▸ **Provided text**:
═══

- Screenplay by: Paul Chitlik
- Story by: Dean Alioto
- Directed by: Dean Alioto
- Starring: Benz Antoine Kristian Ayre Gillian Barber Michael Buie Emmanuelle Chriqui Marya Delver Katlyn Ducharme Ingrid Kavelaars Aaron Pearl Bart Anderson
- Country of origin: United States
- Original language: English

Production
- Running time: 89 minutes
- Production company: Dick Clark Productions

Original release
- Network: UPN
- Release: January 20, 1998

= Alien Abduction: Incident in Lake County =

1998 television film

Alien Abduction: Incident in Lake County (Alien Abduction: The McPherson Tape in Australia) originally titled The McPherson Tape is a 1998 American pseudo-documentary horror television film directed by Dean Alioto. Originally aired on UPN on January 18, 1998. Kristian Ayre plays Tommy, a teenager in Lake County, Montana, who is making a home movie of his family's Thanksgiving dinner when they are attacked and ultimately abducted by extraterrestrials. The film is a remake of the 1989 version by the same director.

═══

▸ **Activities**:
1. Reproduce the passage of the film text starting with "Original release" and going on through "the same director.", swapping "Thanksgiving" for "Christmas".
2. Copy out every line of the records that contains the string "Double". Case counts.

═══

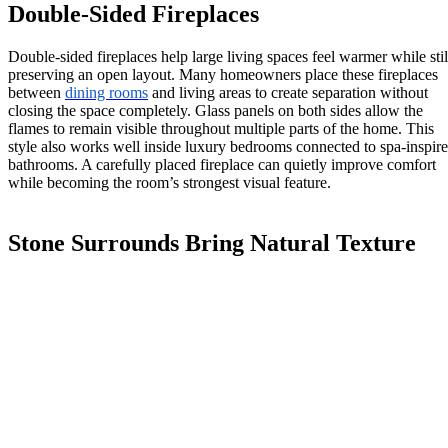
Double-Sided Fireplaces
Double-sided fireplaces help large living spaces feel warmer while stil
preserving an open layout. Many homeowners place these fireplaces
between
dining rooms
and living areas to create separation without
closing the space completely. Glass panels on both sides allow the
flames to remain visible throughout multiple parts of the home. This
style also works well inside luxury bedrooms connected to spa-inspir
bathrooms. A carefully placed fireplace can quietly improve comfort
while becoming the room’s strongest visual feature.
Stone Surrounds Bring Natural Texture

═══

▸ **Numbered responses**:
1.
Original release
- Network: UPN
- Release: January 20, 1998

= Alien Abduction: Incident in Lake County =

1998 television film

Alien Abduction: Incident in Lake County (Alien Abduction: The McPherson Tape in Australia) originally titled The McPherson Tape is a 1998 American pseudo-documentary horror television film directed by Dean Alioto. Originally aired on UPN on January 18, 1998. Kristian Ayre plays Tommy, a teenager in Lake County, Montana, who is making a home movie of his family's Christmas dinner when they are attacked and ultimately abducted by extraterrestrials. The film is a remake of the 1989 version by the same director.

2.
Double-Sided Fireplaces
Double-sided fireplaces help large living spaces feel warmer while stil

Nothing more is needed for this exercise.